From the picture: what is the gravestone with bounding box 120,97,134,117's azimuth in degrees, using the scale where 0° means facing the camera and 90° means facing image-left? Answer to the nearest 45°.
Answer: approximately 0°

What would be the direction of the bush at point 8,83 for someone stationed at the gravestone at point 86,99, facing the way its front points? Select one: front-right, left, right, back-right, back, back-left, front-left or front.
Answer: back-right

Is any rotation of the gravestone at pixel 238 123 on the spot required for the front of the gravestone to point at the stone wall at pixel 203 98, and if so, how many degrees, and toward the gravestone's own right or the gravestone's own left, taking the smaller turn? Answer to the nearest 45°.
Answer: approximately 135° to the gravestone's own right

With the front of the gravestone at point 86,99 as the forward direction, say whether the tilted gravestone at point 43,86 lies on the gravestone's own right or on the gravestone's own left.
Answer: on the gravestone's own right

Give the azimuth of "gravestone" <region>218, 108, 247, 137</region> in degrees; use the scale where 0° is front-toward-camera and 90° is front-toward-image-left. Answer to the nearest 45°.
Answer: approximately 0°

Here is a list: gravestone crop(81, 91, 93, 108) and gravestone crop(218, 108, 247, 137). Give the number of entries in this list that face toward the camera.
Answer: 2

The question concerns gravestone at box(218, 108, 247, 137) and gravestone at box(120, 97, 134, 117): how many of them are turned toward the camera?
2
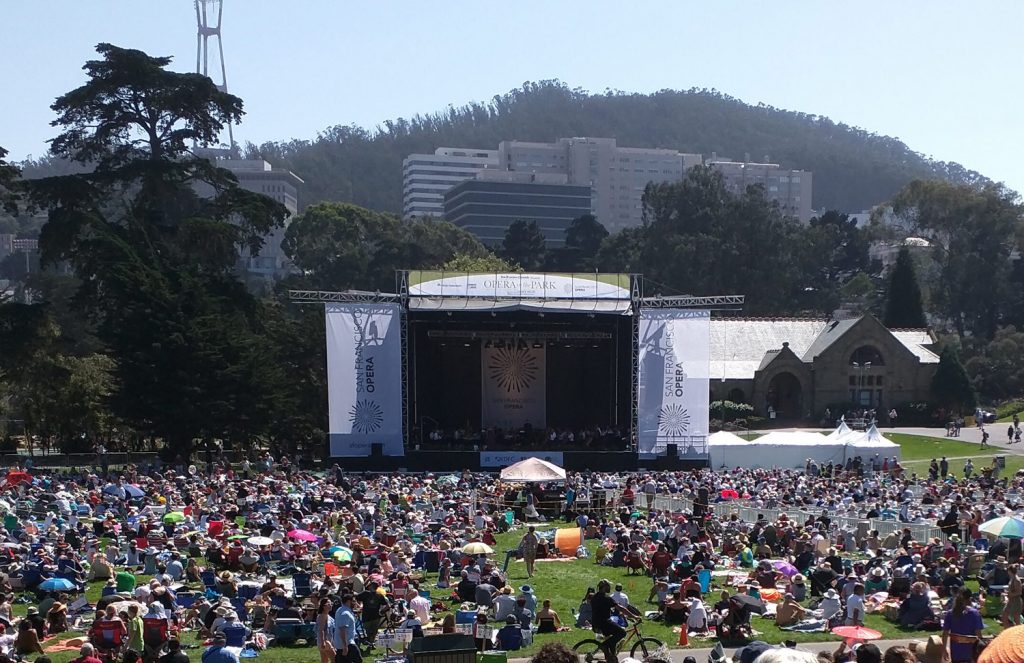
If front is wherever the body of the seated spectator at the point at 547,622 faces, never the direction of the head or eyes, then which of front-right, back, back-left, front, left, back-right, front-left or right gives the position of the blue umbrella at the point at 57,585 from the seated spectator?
left

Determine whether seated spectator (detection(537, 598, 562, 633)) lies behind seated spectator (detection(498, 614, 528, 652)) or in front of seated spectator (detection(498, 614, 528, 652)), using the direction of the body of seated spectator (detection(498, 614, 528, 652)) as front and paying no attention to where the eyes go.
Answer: in front

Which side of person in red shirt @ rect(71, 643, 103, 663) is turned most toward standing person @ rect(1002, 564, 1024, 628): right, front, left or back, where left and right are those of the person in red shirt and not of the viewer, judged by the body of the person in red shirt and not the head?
right

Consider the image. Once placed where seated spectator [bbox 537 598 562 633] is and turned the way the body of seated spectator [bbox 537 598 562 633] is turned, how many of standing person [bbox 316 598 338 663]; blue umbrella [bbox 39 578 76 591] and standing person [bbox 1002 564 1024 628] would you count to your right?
1

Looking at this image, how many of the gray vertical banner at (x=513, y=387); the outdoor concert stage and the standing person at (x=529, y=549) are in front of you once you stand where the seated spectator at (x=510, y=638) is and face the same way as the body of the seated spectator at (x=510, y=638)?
3

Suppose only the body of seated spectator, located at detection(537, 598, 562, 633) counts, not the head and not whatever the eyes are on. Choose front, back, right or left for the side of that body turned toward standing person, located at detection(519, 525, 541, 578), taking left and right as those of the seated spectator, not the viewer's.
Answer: front

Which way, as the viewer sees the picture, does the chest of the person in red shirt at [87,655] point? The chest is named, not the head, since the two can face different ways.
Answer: away from the camera

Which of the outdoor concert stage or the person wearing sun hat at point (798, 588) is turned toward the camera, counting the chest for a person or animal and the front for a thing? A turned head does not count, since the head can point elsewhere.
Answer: the outdoor concert stage

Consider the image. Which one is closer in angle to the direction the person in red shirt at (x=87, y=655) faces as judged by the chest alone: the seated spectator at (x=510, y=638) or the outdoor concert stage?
the outdoor concert stage

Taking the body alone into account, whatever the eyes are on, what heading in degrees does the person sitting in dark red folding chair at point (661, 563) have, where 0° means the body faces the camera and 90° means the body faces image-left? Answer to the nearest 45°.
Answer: approximately 180°

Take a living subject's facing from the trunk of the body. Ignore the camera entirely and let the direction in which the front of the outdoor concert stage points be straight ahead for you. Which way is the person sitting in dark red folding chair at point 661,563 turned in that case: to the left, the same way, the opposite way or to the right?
the opposite way

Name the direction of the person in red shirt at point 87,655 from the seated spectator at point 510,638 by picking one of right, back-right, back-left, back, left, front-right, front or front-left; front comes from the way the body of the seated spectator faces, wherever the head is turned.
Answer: back-left

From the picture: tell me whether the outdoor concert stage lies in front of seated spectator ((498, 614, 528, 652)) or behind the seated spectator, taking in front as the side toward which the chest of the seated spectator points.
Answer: in front

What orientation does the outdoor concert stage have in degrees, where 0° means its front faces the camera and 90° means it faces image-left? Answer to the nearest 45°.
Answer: approximately 0°

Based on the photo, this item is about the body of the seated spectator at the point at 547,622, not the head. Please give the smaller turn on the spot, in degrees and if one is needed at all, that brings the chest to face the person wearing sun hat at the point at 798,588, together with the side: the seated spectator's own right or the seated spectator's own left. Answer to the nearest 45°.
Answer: approximately 45° to the seated spectator's own right

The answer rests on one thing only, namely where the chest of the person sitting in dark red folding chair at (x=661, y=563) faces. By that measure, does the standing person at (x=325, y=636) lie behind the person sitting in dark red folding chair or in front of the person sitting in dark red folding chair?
behind
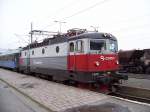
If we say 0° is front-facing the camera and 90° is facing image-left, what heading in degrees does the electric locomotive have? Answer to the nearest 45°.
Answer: approximately 315°
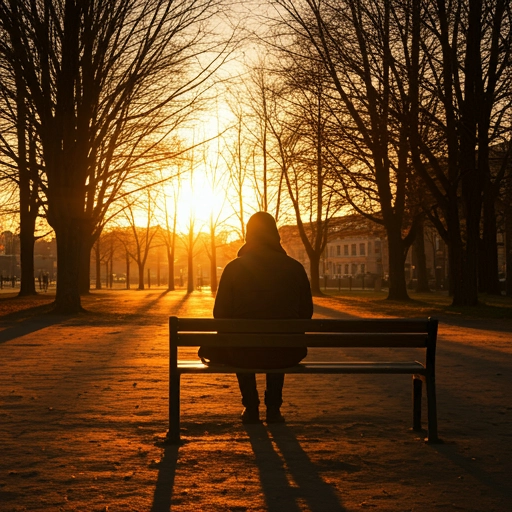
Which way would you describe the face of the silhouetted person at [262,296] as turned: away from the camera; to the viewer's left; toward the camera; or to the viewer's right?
away from the camera

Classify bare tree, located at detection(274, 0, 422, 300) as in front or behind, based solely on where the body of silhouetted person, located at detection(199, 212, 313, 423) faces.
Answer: in front

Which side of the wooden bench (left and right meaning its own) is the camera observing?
back

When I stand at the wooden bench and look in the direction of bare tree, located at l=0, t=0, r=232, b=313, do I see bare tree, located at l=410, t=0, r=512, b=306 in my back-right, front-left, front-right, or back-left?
front-right

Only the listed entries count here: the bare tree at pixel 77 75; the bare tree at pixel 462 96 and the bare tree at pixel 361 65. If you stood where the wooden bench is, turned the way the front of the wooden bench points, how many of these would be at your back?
0

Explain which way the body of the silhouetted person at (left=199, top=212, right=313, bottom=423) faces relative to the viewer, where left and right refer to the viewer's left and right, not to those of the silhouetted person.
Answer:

__________________________________________________

Required work: Reproduce word for word the rows starting at the line containing "Which of the" and ending at the line containing "Answer: the outdoor concert stage", both included.

Exercise solution:
Which of the outdoor concert stage or the person wearing sun hat at point (798, 588) is turned toward the camera, counting the chest for a person or animal and the front for a thing? A turned head does not count, since the head can point elsewhere.
Answer: the outdoor concert stage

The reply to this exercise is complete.